• ТРЕБУЕМОЕ ДЕЙСТВИЕ: Пожалуйста, дословно процитируйте отрывок текста о Пригове от «Третий этап –» до «искусстве и культуре.».

Но все же в фокусе его внимания был преимущественно «московский романтический концептуализм» как особая форма рефлексии советского историко-психологического опыта и новый, актуальный тип эстетической реакции на современность:
Мне сдается, что в наше время происходит, если уже не произошел… перелом в художническом и культурном сознании. ‹…› Концептуализм… берет готовые стилевые конструкции, [ис]пользуя их как знаки языка, определяя их границы и возможности, их совмещения и совместимости (это про меня) [5: 528–529].
Статьи, эссе, «предуведомления» лекции, интервью начала и середины 1990‐х составляют второй этап. В них Пригов предстает как едва ли не единственный автор из числа «классических» русских концептуалистов, готовый последовательно обсуждать, как работает концептуалистский метод на материале постсоветского сознания, в условиях кризиса идеократического общества, глобализации и появления новых для постсоветского контекста эстетических языков: феминизма, гей-культуры, новой телесности и пр.
Третий этап – конец 1990‐х и 2000‐е годы. В это время Пригов, последовательно развивая собственные идеи, уже явно «перерастает» проблематику «классического» концептуализма и все больше обращается к идеям «новой антропологии», к мультимедийной эстетике и – на новом по сравнению со второй половиной 1990‐х уровне – к рефлексии «высокого» европейского модернизма.
Противоречий между этими слоями нет, поскольку все они структурированы центральным для Пригова вопросом: что представляет собой эстетическую новизну в современной культуре? Как оставаться «на острие» современной культурной эпохи? Поиски ответа на этот вопрос предполагают, с одной стороны, рассуждения о типологии культуры и культурном смысле современности, а с другой – обсуждение различных эстетических стратегий, которые так или иначе «производят» новизну в искусстве и культуре.
С конца 80‐х годов Пригов неустанно возвращается к мысли о высоком динамизме смены культурных поколений во второй половине ХХ и начале XXI веков. По логике Пригова, если в прошлом любой стиль воспроизводился на протяжении жизни нескольких поколений, то в современной ситуации обновление эстетических идей, формирующих новую стилистику, происходит каждые 5–7 лет. Поэтому слово «поколение» в современном искусстве берет свой смысл не из демографического, а, скорее, из научно-технического, инженерного языка: «поколение» в искусстве ныне отсылает не к представлению о сменяющихся каждые 20–30 лет социальных генерациях, а, скорее, к метафоре «компьютер (или самолет) нового поколения».
Поэтому важнейшей эстетической категорией – во всяком случае в лексиконе ДАП – становится «дар культурной вменяемости». Художнику необходимо поспевать за сменой этих «коротких поколений» или, по крайней мере, осознавать, что художники того демографического поколения, в кругу которых происходило его становление, могли давно уже застыть в эстетической неподвижности и, следовательно, перестать быть актуальными. Впрочем, отмечал в 1990‐е Пригов, в литературе смена культурных поколений происходит гораздо медленнее: если сравнивать с визуальным искусством, то современная русская литература соответствует этапу развития, характерному только для начала 1960‐х.

• ПРЕДОСТАВЛЕННЫЕ ДАННЫЕ:
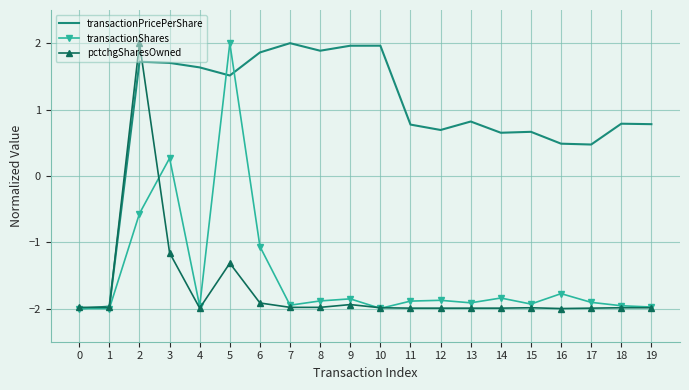

True or false: pctchgSharesOwned and transactionPricePerShare intersect in this chart.

True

• ПИСЬМЕННЫЙ ОТВЕТ:
Третий этап – конец 1990‐х и 2000‐е годы. В это время Пригов, последовательно развивая собственные идеи, уже явно «перерастает» проблематику «классического» концептуализма и все больше обращается к идеям «новой антропологии», к мультимедийной эстетике и – на новом по сравнению со второй половиной 1990‐х уровне – к рефлексии «высокого» европейского модернизма.
Противоречий между этими слоями нет, поскольку все они структурированы центральным для Пригова вопросом: что представляет собой эстетическую новизну в современной культуре? Как оставаться «на острие» современной культурной эпохи? Поиски ответа на этот вопрос предполагают, с одной стороны, рассуждения о типологии культуры и культурном смысле современности, а с другой – обсуждение различных эстетических стратегий, которые так или иначе «производят» новизну в искусстве и культуре.